Although the EDR holds across species, the researchers found an important quantitative difference: macaques have a substantially smaller fraction of long-distance connections and those long-range connections are correspondingly much weaker than those observed in the mouse. The authors provide mathematical arguments indicating that the EDR and spatial embedding together offer a universal, evolutionarily preserved design principle that balances wiring cost and communication efficiency as brains grow and scale.
These scaling properties lead to a striking implication for very large cortices such as the human brain. If the EDR applies to humans in the same way it does to macaques and mice, then long-range cortico-cortical connections in humans would be expected to be relatively light-weight compared with short-range wiring. That relative weakness of distant links could make communication between far-apart cortical regions more fragile, increasing vulnerability to disorders that involve widespread network disconnection. The authors suggest this mechanism may help explain why diseases characterized by disrupted long-range connectivity, including Alzheimer disease and schizophrenia, are more prominent in species with larger cortices.
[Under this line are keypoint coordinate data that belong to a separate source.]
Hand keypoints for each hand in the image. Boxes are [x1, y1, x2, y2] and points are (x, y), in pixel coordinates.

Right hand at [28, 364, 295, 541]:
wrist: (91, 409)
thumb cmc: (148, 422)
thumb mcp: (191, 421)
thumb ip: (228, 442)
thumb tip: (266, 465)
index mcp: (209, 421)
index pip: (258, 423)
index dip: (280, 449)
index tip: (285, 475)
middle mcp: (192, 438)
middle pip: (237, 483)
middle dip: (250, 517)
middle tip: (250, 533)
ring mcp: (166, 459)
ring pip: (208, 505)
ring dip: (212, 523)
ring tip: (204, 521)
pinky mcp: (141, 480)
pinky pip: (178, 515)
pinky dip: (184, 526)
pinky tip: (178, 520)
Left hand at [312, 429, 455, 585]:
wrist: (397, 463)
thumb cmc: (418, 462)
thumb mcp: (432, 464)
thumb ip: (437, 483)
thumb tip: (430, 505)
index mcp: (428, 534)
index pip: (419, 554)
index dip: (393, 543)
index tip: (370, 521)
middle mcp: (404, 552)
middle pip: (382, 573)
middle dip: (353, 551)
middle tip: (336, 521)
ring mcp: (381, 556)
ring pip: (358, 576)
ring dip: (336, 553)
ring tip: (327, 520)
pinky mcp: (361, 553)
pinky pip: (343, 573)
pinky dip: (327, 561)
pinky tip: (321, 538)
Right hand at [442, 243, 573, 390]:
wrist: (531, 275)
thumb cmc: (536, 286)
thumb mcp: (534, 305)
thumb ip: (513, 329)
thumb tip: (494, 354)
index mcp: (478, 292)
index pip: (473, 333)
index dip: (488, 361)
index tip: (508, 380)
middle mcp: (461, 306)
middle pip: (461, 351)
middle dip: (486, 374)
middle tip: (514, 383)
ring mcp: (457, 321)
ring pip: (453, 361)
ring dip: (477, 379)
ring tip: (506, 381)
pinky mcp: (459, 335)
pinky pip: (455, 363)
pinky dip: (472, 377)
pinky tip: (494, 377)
The study also examined tracer data restricted to gray-matter connections within primary visual cortex in macaque, mouse and mouse lemur. Those high-resolution local datasets show that the EDR holds at sub-millimeter to millimeter scales as well, supporting the idea that the exponential decrease in connection strength with distance is a general property of cortical wiring across spatial scales and possibly across the mammalian class.
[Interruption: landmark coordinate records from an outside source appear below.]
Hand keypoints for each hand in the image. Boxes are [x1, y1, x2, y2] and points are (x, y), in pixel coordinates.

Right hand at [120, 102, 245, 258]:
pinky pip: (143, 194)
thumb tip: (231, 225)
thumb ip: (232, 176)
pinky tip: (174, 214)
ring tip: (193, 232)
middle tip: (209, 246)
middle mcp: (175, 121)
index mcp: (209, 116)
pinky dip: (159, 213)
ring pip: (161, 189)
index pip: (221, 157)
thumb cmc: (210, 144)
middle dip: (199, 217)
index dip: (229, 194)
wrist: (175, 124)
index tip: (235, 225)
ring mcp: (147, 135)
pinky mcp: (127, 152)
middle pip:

Funding: Authors received support from multiple national and international programs and research grants including programs of the Université de Lyon, Marie Curie and European Union Horizon 2020, National Institutes of Health grants, U.S. Department of Defense agencies, and national research agencies in France and Romania. The funders declared no role in study design, data collection and analysis, decision to publish, or manuscript preparation.
Competing interests: The authors declared no competing interests.
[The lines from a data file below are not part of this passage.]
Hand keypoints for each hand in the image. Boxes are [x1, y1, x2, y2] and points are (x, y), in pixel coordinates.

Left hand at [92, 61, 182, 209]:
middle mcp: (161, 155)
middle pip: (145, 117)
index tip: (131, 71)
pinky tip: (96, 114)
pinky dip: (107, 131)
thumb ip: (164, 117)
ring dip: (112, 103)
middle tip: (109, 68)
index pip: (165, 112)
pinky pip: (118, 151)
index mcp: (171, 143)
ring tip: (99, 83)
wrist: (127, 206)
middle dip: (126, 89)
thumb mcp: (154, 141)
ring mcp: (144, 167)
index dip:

Source: Henry Kennedy — PLOS
Image credit: Szabolcs Horvát
Original research: Horvát S., Gămănuț R., Ercsey-Ravasz M., Magrou L., Gămănuț B., Van Essen D. C., Burkhalter A., Knoblauch K., Toroczkai Z., Kennedy H. (2016). Spatial Embedding and Wiring Cost Constrain the Functional Layout of the Cortical Network of Rodents and Primates. PLOS Biology. doi:10.1371/journal.pbio.1002512
Abstract
Spatial Embedding and Wiring Cost Constrain the Functional Layout of the Cortical Network of Rodents and Primates
Mammals exhibit a large range of brain sizes reflecting evolutionary adaptation. Comparing inter-areal cortical networks across species of different sizes reveals both conserved organizational principles and species-specific differences. Using tract-tracing data from macaque and mouse, the authors identify a general organizational rule — the exponential distance rule (EDR) — coupled with cortical geometry that allows network comparisons within a common framework. Network invariants appear in motif profiles and connection-similarity measures, yet the data also show notable differences: larger-brained primates have a smaller fraction of long-distance connections and those connections are much weaker than in rodents. This observation supports the prediction that in much-expanded cortices, such as the human cortex, long-range connections could be especially weak, a pattern that may predispose large-brained species to disconnection syndromes such as Alzheimer disease and schizophrenia. High-resolution tracer data from primary visual cortex in multiple species indicate that the EDR also holds at local scales, suggesting the rule may operate broadly across spatial scales and mammalian taxa.